||08-20-2010 03:01 AM
Here's what a little theoretical investigation revealed - it's all about flow volume through the chiller (gallons per minute) - at least under the assumptions I made, which, of course are a gross simplification of reality.
The heat flow into the chiller is a quantity which declines as we proceed along the chiller from entry to exit. I'm pretty sure this is an exponential decrease with length (I'm pretty sure I'm right because using the exponential equations to figure the average heat loss yields the same results as using the well known "log mean temperature difference" equation (LMTD). So the equation for heat loss per unit length of chiller is of the form: h=h0*exp(-ax) where x is the distance from the chiller input to the point where the heat loss is calculated. h0 is the heat loss per unit length at the chiller entry; h is proportional to the temp. difference between wort and chiller water at the point in the chiller where h is calculated.

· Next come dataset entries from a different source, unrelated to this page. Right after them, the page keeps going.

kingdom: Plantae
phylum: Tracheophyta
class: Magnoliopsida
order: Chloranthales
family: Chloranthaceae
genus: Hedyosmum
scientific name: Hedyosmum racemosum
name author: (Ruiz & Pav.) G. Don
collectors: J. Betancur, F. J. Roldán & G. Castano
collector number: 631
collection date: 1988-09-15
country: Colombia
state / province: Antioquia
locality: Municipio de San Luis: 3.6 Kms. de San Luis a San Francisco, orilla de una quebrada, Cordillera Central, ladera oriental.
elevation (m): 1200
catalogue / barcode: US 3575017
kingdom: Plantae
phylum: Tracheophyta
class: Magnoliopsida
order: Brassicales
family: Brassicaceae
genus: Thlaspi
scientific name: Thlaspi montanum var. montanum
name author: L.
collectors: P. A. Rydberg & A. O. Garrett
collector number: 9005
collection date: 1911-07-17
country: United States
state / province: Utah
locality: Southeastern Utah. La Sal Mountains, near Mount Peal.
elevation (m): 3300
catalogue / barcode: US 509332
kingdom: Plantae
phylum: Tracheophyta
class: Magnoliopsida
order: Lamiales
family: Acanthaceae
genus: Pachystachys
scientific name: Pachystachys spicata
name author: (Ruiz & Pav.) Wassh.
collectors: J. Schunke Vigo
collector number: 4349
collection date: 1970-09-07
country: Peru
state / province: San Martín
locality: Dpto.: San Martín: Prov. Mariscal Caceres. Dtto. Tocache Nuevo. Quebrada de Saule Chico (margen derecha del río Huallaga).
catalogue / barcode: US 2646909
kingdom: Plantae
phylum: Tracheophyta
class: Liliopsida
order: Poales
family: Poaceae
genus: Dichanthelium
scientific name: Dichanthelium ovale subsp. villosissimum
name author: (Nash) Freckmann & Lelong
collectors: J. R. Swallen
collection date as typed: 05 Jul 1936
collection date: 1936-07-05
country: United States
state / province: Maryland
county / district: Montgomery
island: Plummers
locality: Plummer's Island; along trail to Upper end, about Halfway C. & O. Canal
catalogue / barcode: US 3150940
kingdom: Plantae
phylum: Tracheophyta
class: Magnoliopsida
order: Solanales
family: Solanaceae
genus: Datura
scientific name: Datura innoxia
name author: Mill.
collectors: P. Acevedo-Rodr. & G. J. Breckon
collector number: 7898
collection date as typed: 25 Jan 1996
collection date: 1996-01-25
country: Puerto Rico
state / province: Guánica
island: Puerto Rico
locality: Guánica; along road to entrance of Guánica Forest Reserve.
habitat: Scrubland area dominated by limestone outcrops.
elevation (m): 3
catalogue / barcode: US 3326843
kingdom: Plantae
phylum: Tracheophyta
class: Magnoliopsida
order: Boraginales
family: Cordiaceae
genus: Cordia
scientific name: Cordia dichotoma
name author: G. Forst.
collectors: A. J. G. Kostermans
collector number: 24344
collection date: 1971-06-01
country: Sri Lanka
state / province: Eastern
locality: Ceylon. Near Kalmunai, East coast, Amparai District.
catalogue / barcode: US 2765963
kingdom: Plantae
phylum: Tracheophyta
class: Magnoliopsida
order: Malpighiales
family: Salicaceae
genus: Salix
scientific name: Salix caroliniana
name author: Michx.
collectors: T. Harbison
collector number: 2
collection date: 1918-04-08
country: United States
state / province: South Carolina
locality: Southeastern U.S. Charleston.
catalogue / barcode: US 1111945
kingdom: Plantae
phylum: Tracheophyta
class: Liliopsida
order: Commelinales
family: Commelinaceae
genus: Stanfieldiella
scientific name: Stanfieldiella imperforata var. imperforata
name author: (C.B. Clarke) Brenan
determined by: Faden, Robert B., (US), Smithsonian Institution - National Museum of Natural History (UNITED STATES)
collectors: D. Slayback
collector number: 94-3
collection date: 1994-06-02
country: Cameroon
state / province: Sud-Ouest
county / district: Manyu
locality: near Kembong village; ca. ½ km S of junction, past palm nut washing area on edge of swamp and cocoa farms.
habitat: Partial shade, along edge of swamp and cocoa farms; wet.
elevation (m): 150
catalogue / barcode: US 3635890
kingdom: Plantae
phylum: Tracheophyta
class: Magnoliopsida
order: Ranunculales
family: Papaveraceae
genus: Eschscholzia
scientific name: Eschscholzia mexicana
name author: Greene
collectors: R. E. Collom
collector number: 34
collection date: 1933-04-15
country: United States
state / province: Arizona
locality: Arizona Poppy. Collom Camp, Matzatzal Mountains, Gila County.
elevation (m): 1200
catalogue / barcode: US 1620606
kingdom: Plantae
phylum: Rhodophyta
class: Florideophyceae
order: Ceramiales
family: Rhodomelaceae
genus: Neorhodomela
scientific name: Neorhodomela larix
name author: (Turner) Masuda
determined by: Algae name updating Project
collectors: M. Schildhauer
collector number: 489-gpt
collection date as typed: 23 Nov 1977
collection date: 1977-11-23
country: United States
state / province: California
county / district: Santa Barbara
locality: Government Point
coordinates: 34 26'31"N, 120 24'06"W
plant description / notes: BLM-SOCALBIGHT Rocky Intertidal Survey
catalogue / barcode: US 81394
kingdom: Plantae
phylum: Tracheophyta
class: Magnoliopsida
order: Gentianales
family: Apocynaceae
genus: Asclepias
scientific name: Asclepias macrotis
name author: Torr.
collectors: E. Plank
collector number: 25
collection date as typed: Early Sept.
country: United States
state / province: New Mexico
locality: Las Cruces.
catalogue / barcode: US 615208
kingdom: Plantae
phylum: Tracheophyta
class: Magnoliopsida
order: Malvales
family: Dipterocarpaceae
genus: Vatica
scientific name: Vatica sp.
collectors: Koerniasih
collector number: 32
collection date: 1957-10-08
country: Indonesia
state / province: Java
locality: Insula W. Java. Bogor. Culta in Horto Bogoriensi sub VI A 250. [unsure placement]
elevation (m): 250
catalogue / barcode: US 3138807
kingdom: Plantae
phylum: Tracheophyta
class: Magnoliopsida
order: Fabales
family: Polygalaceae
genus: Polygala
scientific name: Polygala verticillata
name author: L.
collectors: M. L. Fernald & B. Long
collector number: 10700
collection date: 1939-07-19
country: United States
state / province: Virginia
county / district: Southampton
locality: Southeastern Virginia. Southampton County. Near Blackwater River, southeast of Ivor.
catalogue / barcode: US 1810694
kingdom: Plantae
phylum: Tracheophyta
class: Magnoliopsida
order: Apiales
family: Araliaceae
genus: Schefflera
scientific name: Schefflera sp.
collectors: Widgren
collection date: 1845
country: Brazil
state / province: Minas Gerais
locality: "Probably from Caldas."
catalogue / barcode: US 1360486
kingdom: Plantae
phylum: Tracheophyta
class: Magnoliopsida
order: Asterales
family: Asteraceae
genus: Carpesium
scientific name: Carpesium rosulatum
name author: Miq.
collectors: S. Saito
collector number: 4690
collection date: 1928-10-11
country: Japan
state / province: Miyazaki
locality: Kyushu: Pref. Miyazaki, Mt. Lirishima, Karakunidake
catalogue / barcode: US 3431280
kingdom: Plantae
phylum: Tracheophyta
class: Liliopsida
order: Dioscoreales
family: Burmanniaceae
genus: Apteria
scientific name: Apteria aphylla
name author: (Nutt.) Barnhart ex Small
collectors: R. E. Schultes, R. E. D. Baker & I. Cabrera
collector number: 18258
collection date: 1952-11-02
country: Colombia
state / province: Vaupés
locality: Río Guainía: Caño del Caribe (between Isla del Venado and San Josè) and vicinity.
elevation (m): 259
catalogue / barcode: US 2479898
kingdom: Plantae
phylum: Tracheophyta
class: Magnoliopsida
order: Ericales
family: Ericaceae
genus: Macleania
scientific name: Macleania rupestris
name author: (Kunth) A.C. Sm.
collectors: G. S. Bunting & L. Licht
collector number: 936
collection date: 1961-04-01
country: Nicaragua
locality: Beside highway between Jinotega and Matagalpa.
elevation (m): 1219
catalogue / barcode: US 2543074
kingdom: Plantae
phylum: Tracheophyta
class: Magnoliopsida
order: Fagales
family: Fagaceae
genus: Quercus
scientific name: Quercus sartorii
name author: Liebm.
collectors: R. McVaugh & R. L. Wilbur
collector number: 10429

On the above graph, the x axis is distance along the chiller from the entry - 10 units could be, for example 50 feet. The y-axis is the heat loss per unit length (arbitrary units) at each point along the chiller and is directly proportional to the temperature difference at that point.
The black curve extending to 10 on the x-axis represents a chiller 10 units long with a given flow (some number of gallons per minute) through it. The total heat flow into the chiller is the area under the curve. Curve equation is 100*exp(-x/5), so the area under it is the integral from 0 to 10 of that function which is (-100/.2)*exp(-x/5) evaluated from 0 to 10 which is 500*(1-exp(-10/5)) = 432.332 arbitrary units.
If the chiller tube is split into two parallel pieces of half the length, then the cross sectional area of both tubes together is double that of the single tube. If the tubes are filled with water in all cases, and if the total water flow into the chiller is the same with the parallel tubes as for the single long tube, then the flow rate through the parallel tubes must be only half as fast as the rate through the single tube, causing the water in each tube to heat up more rapidly than in the faster flowing single tube; therefore the temperature difference and heat flow drops off more rapidly with the shorter, slower flowing tubes. So we can model the heat transfer for one of the short tubes by h=h0*exp(-2ax) (the magenta curve) and the sum of both short tubes is 2*ho*exp(-2ax), or inserting arbitrary units = 200*exp(-x/2.5) (the red curve). The total heat being transferred at any given time is given by the area under the red curve from 0 to 5. This area is THE SAME as the area under the black curve from 0 to 10 ! Mathematically, the curve equation is 200*exp(-x/2.5), so the area under it is the integral from 0 to 5 of that function which is (-200/.4)*exp(-x/2.5) evaluated from 0 to 5 which is 500*(1-exp(-10/5)) = 432.332 arbitrary units.
In reality, you can probably get more total flow with two parallel tubes than with a single long tube because the resistance to flow will be less. I have made the assumption that the tubes are always completely filled, and of course I have no way to predict the details of the fluid flow (laminar, turbulent) and various other complicating factors. It's still interesting, nonetheless that the heat flow into the chiller under these assumptions seems to just depend on the total rate of chiller water flow. Even though the parallel tubes start out by absorbing a lot more heat, the water in them heats up very quickly because the water flow through them is slow, thus lowering the temperature difference quickly.